(WORK REQUEST):
Search each line below for "françaises", then return the lines where it appears.

■ ■ ■ ■

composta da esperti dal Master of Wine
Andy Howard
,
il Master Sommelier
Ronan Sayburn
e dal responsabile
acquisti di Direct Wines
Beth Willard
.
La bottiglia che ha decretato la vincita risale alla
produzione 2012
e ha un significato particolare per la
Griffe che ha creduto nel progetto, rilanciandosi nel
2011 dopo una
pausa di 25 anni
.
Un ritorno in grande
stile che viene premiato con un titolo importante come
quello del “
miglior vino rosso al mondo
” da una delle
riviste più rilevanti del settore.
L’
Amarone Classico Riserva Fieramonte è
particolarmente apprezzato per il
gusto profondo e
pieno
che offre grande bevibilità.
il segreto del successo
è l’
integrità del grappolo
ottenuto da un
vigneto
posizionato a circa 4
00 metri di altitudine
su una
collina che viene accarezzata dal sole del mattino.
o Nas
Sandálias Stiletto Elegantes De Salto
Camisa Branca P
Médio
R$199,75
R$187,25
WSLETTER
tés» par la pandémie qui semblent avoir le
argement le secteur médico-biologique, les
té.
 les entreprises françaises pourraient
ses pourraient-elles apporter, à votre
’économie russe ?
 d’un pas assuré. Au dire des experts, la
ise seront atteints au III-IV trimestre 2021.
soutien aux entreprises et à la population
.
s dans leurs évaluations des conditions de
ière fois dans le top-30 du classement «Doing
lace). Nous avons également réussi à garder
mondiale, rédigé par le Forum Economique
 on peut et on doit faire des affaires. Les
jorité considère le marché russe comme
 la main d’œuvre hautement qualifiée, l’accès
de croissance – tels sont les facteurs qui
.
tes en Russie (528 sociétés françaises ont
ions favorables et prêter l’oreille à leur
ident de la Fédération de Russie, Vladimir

■ ■ ■ ■

(EXERCISE OUTPUT):
 les entreprises françaises pourraient
tes en Russie (528 sociétés françaises ont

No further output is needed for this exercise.